● TEXT SEGMENT:
+ + + +

Such attitudes are in any case so quaint and fogeyish now, they are as far beyond praise or blame as the wearing of a tricorne hat would be. They are relics of the time before Anglo-Saxon civilization collapsed into hedonism, dependency, ethnic masochism, consumer credit, and trillion-dollar national deficits. In Liverpool today, one household in three is "economically inactive" — that is, contains no working adults. In Britain overall the statistic is one household in eight. No doubt parts of the U.S.A. are as bad.
Still I never took relief. Now I am taking it, and wondering whether perhaps the Situationists are right: that my proud disdain for government cash was mere fancy, and that the rot has reached into my soul too.
This started last May when, quite unexpectedly, a letter arrived from something called The Pension Service in Newcastle upon Tyne, England NE98 1BA. My 65th birthday was imminent, the letter reminded me. I should fill out the enclosed form to claim my pension. Would I like it deposited in pounds sterling in a U.K. bank, or converted to dollars and sent to my U.S. bank?

+ + + +

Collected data
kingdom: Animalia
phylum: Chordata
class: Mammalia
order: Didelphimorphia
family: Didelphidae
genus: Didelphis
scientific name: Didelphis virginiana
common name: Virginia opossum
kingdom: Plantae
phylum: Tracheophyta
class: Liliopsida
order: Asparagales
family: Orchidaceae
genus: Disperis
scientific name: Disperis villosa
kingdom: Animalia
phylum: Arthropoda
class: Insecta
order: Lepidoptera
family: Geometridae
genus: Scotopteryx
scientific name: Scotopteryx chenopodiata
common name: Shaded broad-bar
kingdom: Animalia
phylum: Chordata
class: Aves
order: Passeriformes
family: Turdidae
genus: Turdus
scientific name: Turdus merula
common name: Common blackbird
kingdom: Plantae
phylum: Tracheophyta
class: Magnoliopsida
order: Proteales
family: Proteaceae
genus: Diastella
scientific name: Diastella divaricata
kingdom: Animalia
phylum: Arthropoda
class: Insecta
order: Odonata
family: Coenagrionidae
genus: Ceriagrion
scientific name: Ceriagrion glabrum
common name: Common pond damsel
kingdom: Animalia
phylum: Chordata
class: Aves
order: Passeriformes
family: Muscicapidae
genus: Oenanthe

+ + + +

● TASKS TO CARRY OUT:
**a.** According to the pension passage, what share of households in Liverpool is "economically inactive"?
**b.** Resume the pension passage after its last sentence.

● RESULTS IN ORDER:
**a.** One household in three.

**b.**
Good grief! Having worked some years in the old country, I had a vague idea that I was entitled to the U.K. equivalent of social security, but had never expected Her Majesty's servants to be so proactive. I consulted a fellow expat somewhat older than myself. His advice was to open a U.K. bank account, have them deposit my pension there, and take a vacation in Britain every year or so to spend it. "Otherwise the I.R.S. will jump on it."
Those quaint, fogeyish attitudes kicked in again. I love the I.R.S. no more than does any other citizen; but Uncle Sam having taken me in, given me a home and a living and friends, it seemed a low thing to deprive him of what was lawfully his. I checked the box for conversion, and gave my U.S. bank account details. And Lo! in the month of my birthday, and every month thereafter, several hundred dollars have crossed the ocean from Newcastle upon Tyne and slipped painlessly onto my bank statements.
This small miracle — income without effort! — turned my thoughts to my U.S. Social Security entitlement. I'd had another vague idea that the longer I held off claiming this, the more I'd get, so it would be best to hold out until I might actually need it, which I currently don't. I checked with my accountant. He: "Take it as soon as you can. Sock it all into a muni fund. Later you can pay it all back and re-set at the higher level. You get that higher level. You get that interest from your fund. If you kick the bucket, your family has something. Hel-lo?"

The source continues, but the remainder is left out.